A late realization in the ironic and poignant last post from the two lost Coldfacts skiers.
http://coldfacts.org/live

May 2, 2015 at 5:40 PM | Unregistered Commenterbetapug

betapug
Truly ironic, and confirmation in a way of what I was saying above.
These two have gone out secure in the knowledge that WWF knew what it was talking about, that the "unprecedented" decline in Arctic sea ice has been all due to global warming, and not just any old global warming but man-made global warming specifically.
Only to find when it is too late that what the real scientists have been telling us for the last 10 years is correct, that at least a part of the decline is due to weather patterns and has nothing to do with temperatures, human-induced or otherwise, and that yet again WWF has been caught spouting dangerous nonsense.

May 2, 2015 at 6:49 PM | Registered CommenterMike Jackson

I support fundraising to save the dog.

Can't decide now whether I like 'Heart of Iceness' or 'Heart of Lightness' better. Mebbe 'Heart of Carbon'. Nonetheless, Kurtz lurks.
=========

May 2, 2015 at 7:33 PM | Unregistered Commenterkim

I spent 3 months in the Antarctic and the one thing that was impressed upon us, above everything else, was that ice conditions can change very quickly, with tragic results.
Also that familiarity breeds contempt, again with tragic results.

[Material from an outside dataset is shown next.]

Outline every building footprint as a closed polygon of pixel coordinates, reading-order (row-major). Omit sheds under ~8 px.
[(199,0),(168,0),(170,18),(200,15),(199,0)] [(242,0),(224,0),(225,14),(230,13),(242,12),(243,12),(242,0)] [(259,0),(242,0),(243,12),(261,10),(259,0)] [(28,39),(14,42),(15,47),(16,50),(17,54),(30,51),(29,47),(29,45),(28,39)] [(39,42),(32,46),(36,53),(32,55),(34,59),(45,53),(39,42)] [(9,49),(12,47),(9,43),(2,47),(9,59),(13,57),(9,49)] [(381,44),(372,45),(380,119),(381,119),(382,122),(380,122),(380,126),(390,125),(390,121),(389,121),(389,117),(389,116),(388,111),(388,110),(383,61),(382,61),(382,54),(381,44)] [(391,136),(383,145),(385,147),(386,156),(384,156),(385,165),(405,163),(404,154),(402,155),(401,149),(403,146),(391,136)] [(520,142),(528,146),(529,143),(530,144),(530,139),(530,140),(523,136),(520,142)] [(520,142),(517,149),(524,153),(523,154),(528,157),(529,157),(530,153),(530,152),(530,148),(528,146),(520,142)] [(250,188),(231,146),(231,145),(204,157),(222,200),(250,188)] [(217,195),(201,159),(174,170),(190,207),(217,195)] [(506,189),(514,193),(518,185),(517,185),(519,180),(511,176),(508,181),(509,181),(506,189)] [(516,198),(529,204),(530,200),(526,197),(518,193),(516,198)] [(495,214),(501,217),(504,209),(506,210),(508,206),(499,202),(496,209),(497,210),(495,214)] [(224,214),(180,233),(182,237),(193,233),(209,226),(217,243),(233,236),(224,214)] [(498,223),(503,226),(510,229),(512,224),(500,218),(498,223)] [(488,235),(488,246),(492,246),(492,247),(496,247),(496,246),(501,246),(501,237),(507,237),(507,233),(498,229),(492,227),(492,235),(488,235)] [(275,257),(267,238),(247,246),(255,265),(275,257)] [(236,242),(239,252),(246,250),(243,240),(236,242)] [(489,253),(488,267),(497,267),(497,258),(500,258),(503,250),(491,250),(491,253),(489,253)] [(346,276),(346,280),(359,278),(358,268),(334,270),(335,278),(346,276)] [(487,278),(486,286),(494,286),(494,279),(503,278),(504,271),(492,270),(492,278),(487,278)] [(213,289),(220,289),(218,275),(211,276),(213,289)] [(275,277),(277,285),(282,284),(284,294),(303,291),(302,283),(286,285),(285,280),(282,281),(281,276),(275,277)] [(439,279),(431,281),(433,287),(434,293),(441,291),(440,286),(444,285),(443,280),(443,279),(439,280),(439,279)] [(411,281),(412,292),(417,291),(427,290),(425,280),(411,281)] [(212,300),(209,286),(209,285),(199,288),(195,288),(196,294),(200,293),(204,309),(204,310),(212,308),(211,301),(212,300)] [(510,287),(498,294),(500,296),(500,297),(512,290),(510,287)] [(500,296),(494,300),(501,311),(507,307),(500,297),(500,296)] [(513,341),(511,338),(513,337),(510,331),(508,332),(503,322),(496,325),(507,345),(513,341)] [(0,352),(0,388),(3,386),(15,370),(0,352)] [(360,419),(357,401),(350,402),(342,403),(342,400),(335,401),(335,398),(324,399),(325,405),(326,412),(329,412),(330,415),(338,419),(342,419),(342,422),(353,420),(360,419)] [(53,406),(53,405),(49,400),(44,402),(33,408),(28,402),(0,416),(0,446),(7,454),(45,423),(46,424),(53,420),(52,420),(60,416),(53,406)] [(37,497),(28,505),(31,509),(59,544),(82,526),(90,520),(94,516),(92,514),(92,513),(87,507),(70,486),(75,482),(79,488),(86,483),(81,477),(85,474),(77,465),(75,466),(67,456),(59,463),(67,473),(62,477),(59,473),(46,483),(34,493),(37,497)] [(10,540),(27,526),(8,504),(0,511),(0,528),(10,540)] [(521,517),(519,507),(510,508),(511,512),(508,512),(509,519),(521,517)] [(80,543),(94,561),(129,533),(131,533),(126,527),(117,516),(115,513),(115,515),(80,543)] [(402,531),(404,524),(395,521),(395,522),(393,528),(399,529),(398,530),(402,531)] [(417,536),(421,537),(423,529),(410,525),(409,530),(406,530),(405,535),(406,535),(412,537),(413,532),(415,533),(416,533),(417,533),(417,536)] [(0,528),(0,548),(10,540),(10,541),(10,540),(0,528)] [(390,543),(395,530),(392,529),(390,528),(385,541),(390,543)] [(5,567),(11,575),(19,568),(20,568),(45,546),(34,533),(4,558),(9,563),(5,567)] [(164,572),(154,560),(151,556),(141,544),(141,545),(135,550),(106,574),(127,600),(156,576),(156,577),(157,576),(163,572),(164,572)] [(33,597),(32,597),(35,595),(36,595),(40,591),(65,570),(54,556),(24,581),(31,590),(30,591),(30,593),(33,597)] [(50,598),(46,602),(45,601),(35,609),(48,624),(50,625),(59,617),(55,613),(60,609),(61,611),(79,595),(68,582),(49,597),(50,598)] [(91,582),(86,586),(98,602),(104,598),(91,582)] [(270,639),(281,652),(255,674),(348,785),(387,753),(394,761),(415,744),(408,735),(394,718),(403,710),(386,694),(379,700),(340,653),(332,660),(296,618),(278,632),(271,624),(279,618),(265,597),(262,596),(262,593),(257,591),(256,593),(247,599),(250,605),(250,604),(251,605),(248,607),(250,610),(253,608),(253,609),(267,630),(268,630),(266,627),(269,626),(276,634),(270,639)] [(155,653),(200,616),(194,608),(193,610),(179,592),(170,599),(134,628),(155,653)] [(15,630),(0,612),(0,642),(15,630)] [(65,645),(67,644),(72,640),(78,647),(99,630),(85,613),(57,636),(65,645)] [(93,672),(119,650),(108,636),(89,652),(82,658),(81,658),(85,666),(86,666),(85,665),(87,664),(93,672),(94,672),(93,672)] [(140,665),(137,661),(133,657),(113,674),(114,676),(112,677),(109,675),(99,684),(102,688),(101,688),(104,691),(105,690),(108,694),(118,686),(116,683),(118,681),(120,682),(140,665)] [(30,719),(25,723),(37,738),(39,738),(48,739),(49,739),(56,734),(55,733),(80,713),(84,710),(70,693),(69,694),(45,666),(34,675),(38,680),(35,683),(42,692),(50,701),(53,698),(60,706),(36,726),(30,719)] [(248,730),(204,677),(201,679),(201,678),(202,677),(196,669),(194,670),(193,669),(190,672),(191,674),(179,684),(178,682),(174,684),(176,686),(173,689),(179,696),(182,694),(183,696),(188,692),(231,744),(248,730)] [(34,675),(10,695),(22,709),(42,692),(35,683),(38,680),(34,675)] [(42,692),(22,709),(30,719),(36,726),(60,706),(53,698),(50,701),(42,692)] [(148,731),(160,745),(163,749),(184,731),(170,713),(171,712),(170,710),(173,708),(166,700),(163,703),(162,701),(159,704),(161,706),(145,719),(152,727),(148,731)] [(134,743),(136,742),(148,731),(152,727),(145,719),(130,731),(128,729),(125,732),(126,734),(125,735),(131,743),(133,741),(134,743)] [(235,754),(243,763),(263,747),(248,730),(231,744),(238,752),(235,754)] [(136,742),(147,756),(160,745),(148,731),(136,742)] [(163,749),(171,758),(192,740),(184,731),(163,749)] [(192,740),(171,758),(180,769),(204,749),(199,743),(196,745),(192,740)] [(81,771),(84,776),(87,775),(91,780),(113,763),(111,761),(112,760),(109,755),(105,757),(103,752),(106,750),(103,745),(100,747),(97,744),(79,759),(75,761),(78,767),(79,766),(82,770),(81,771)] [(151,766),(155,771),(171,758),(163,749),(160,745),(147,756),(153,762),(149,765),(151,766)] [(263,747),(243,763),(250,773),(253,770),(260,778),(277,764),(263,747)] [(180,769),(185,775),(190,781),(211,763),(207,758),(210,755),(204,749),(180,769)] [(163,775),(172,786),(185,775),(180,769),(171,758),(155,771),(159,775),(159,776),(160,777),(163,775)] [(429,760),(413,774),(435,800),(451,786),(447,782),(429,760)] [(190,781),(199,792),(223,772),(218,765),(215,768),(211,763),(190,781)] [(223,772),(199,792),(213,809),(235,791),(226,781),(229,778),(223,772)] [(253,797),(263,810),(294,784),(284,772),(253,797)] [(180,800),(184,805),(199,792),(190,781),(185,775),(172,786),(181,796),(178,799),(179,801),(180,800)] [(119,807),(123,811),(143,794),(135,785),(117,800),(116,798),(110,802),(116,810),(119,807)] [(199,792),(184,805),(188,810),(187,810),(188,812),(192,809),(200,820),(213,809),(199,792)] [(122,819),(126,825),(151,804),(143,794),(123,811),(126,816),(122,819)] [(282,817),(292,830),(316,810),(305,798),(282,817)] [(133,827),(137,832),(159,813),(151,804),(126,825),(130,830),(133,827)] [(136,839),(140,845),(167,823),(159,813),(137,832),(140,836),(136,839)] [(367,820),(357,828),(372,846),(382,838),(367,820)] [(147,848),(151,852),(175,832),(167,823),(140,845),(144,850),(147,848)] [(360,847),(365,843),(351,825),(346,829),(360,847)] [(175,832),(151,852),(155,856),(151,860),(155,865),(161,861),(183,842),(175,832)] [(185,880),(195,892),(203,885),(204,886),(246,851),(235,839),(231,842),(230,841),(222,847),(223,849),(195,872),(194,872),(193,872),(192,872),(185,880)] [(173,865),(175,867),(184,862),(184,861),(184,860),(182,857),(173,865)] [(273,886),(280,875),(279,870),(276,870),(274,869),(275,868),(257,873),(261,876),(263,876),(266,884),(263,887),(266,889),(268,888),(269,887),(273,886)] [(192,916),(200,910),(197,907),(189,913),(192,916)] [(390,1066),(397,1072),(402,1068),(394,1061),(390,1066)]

May 2, 2015 at 7:41 PM | Unregistered CommenterBitter&Twisted

Name that dog.
====

May 2, 2015 at 8:25 PM | Unregistered Commenterkim

Those who think the have the polar regions of Earth figured out and take its risks and hazards for granted are putting their lives at risk.

May 2, 2015 at 10:23 PM | Unregistered Commenterhunter

Lucky, like every three legged dog that I have ever met.

May 3, 2015 at 12:20 AM | Registered Commenterjohanna

Dog Rescued "02/05 - the crew were able to rescue the dog Kimnik who has been such a loyal team member, protecting the site from polar bears. Kimnik is besides a little bit hungry doing well and will be reunited with her owner, the local wildlife ranger from Resolute. "
..Jeez if that is true that dog has incredible recilience, however was it necessary to put it in danger in the first place ?

May 4, 2015 at 5:13 AM | Registered Commenterstewgreen

I can imagine a scenario where an activist would do risky stuff in attempt to get the media event that would "sock it to deniers and shut them up once and for all"
ie there was a audio and tweet "Skiing in shorts: Tropical day in the Artic" "we think we see thin ice right in front of us.. quite smooth but thin ice"
maybe they were thinking of pressing on and getting better photos when they should have been thinking of calling for the rescue helicopter before conditions got too risky.
- MarcCornelissen is listed as the founder of Coldfacts and they'd named the mission “Last Ice Survey“ (as this place is where the ice would be expected to melt last in the Summer)
"Cold Facts was initiated by Dutch polar explorer Marc Cornelissen and received start-up funding in 2010 via crowd funding for the Dutch World Wide Fund for Nature (WWF Netherlands and UK)."

May 4, 2015 at 5:37 AM | Registered Commenterstewgreen

Thanks, sg, for the follow-up on the dog. Cool name she's got.